HSBC has lost its glitter
While claimed to be the world's local bank, (NYSE:HSBC) has lost all its strongholds except for the U.K. and Hong Kong. It sold its Brazil consumer business, the stake in Industrial Bank ((China)), and its membership interests in Visa Europe and Visa U.S. (see 2016 annual report). Because the majority of the disposals were done at a loss, the sales reduced its book value. In fact, HSBC's per-share book value decreased for two years in a row. HSBC's common equity tier 1 capital and total regulatory capital decreased as well. The reason that the CET1 capital ratio improved was due to its risk-weighted assets went down even more, mostly achieved by selling its valuable assets at a loss and the reclassification of its stake in Bank of Communications.
With the CET1 capital ratio improved, HSBC used the capital to fund its share buybacks at the expense of losing assets with high growth potential, HSBC essentially sold its furniture to heat the house. Brazil and China are emerging markets with high growth potential. In fact, the Brazil consumer business was sold at the bottom of the Brazil market. BBD and ITUB shares bounced back significantly since then. China, on the other hand, grew its GDP 6.8% and expected to grow at least 6.5% in 2017, ahead of all developed market and most of developing markets. The bright days of Brazil and China are ahead, and HSBC will miss the boat.
Hong Kong and the U.K. have tremendous challenges ahead
HSBC's biggest strongholds are in Hong Kong and the U.K. While Hong Kong has been a bright spot for HSBC, it is a castle built on sand. For the seventh straight year, Hong Kong was crowned as the most unaffordable housing market in the world in 2017. Its housing bubble is waiting to burst. The banks in Hong Kong are very competitive in interest rates, and HSBC is not compensated enough for the risk of its residential mortgage book.
In the U.K., even the CEO, Stuart Gulliver, admitted that Brexit will bring another wave of challenges to the bank, mostly in its commercial business. The Financial Conduct Authority in the U.K. has started an investigation into the past practices of HSBC, mostly on money laundering. That means despite all the regulatory fines HSBC has paid in the past, the regulatory woe is unfortunately not done, yet.
The stock is overvalued compared to peers
HSBC's adjusted earning, which is earning excluding all the bad stuff including invented term like "cost-to-achieve", decreased for three years in a row. Three out of five business segments saw their adjusted profit before tax decreased, with two of them decreased two years in a row.

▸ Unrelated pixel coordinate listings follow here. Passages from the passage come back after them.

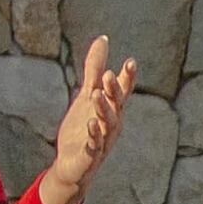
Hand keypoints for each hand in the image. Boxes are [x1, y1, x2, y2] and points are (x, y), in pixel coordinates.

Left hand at [39, 36, 135, 203]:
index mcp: (112, 109)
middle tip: (109, 75)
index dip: (127, 79)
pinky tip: (89, 126)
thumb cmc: (83, 128)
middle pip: (116, 106)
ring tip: (95, 95)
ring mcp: (102, 141)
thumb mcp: (87, 94)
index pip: (123, 91)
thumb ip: (95, 69)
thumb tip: (103, 39)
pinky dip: (93, 137)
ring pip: (106, 124)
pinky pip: (94, 146)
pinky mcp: (90, 156)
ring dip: (102, 110)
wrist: (72, 165)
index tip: (130, 62)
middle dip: (113, 91)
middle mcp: (111, 124)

While HSBC still has significant exposure in Asia, the reported profit from that region actually decreased in 2016. From the table below, it's clear that HSBC is trading at a premium in terms of price to tangible book value.

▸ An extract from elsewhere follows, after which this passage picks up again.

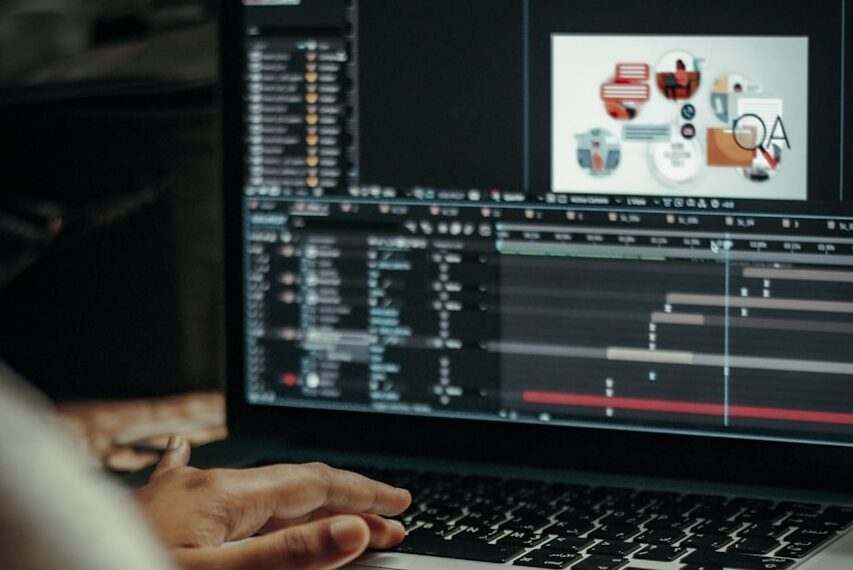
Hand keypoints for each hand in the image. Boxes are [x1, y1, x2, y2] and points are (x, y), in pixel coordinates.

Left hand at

(tangible book values are from 2016 Q4 releases of the companies)
I believe the biggest reason of the premium is because of HSBC's generous dividend policy. I see it as novice investors mispricing the stock, because a dividend yield does not reflect a company's underlying earning power at all. In fact, one of its peer, Citigroup (NYSE:C), thanks to its large U.S. exposure, has much fewer headwinds than HSBC. And yet, Citigroup is only traded at 0.94x of its tangible book value. HSBC's U.K. peer, Standard Chartered (OTCPK:SCBFF), is traded at 60% of its tangible book value. If HSBC is traded at the same valuation as Citigroup, its current market price is 26% overvalued. If it is traded at the same valuation as Standard Chartered, HSBC is 90% overvalued.
The bottom line
HSBC is trading at a premium compared to its peers despite its substantial headwinds. Its generous dividend policy neglects its deteriorating fundamentals, and its share repurchases is an act of desperation, a classic example of selling furniture to heat the house. HSBC is substantially overvalued and is a strong sell at this point.

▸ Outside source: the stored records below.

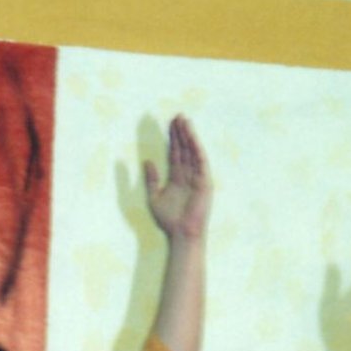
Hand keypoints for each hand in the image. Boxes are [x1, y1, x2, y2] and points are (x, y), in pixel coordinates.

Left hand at [144, 115, 211, 240]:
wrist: (180, 234)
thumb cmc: (168, 220)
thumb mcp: (153, 196)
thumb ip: (151, 179)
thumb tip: (146, 161)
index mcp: (176, 177)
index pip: (174, 153)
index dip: (172, 139)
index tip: (169, 124)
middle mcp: (188, 175)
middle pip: (184, 149)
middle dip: (180, 133)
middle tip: (177, 116)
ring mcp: (197, 177)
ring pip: (192, 152)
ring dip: (189, 136)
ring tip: (184, 121)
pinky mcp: (205, 182)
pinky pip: (201, 161)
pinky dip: (197, 149)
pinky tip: (192, 137)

Disclaimer: I am not a licensed investment adviser. As I have no knowledge of individual investor circumstances, readers are expected to complete their own due diligence before purchasing any stocks mentioned or recommended. This article is for my personal opinion sharing and for informational purposes only - any opinion expressed in this article and elsewhere on the internet is not a form of investment advice provided to you. I use information in my articles I believe to be correct at the time of writing them, which information may or may not be accurate and may or may not be up-to-date. I am not liable for any losses suffered by any party because of any information published on this article. Beware, past performance is not a guarantee of future performance.
Disclosure: I am/we are long HSBC.
I wrote this article myself, and it expresses my own opinions. I am not receiving compensation for it (other than from Seeking Alpha). I have no business relationship with any company whose stock is mentioned in this article.
Additional disclosure: I intend to liquidate my HSBC position within the next 30 days.